How in the world did I get the idea (which I confess to having had most of my life) that the Ten Commandments were the only thing God gave Moses on the mountain?! It appears that they were only a small part of the conversation: the very last part. And one could argue they were hardly the biggest gift, and that to assume that they are would be to overemphasize our part in the covenant. The covenant initiated with Abraham, and reconfirmed with his descendants at the time of Moses, has always been primarily God’s promise to His people, ever since He “cut the covenant” with Abraham. (Pieces again - He literally cut the animals into pieces Himself.). He is determined to stay with us — the tabernacle, the Word made flesh, the Spirit indwelling our hearts. He is our rest, our Sabbath. He is not only the fulfillment of the Law, but also the power we need to live accordingly: the joy and motivation and love we receive and give back to Him.
My other word this week is “broken.” Somehow “broken” has bubbled up over and over, along with “pieces.” “Broken” can mean wounded, damaged, in need of healing or fixing. It can also mean dysfunctional, inoperative, just not working. Over and over this summer I’ve been thinking- and saying- “this world is so broken”. At least one of my kids has remarked on that habit, and I wouldn’t be at all surprised if residents, fellows, or others at work have also noticed.

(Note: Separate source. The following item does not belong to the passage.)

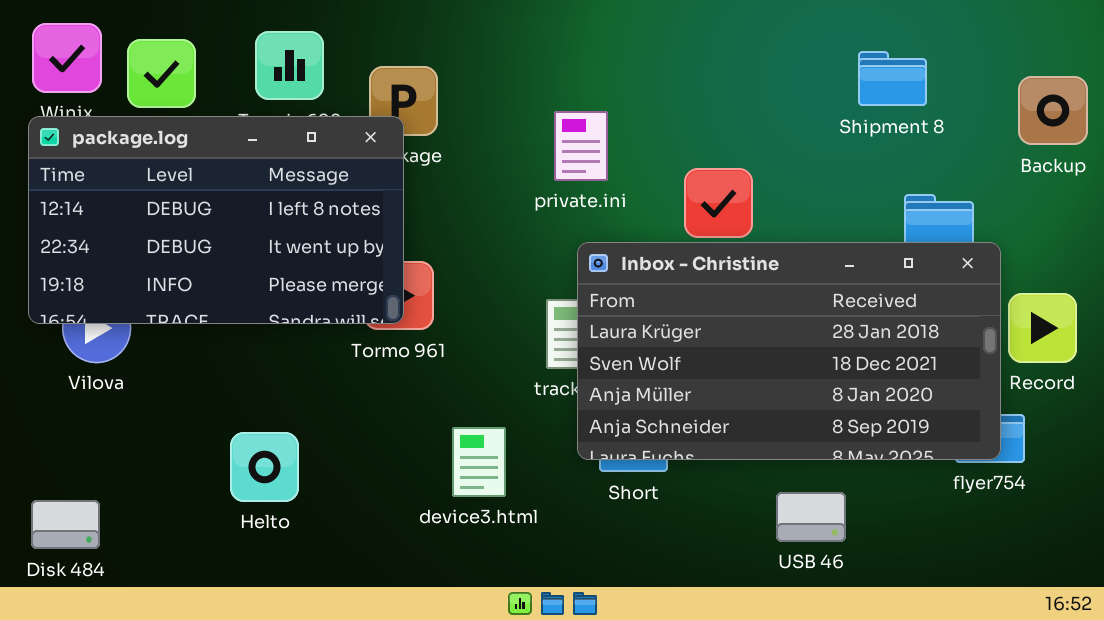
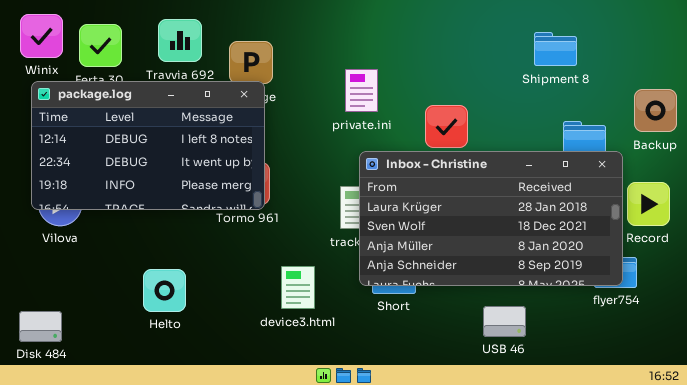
Backup: [1018,76,1088,145] -> [634,89,677,132], moved
package.log: [28,116,404,324] -> [31,81,265,210], moved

I don’t think it’s wrong to lament. God knows how broken our world is! I admit to having high expectations of being right, working well, fixing things. And I believe what I’ve been hearing this week is a gentle reminder that the primary responsibility for repair lies with the One Who created us in love and has already done the work to fix the brokenness, heal the wounds, put the pieces together — molding us all into His glorious Body, working beautifully and harmoniously in His restoration project.
Without Him we can’t expect to put all the broken pieces back together. But with Him — we can expect the repaired, restored world to far surpass anything we could imagine.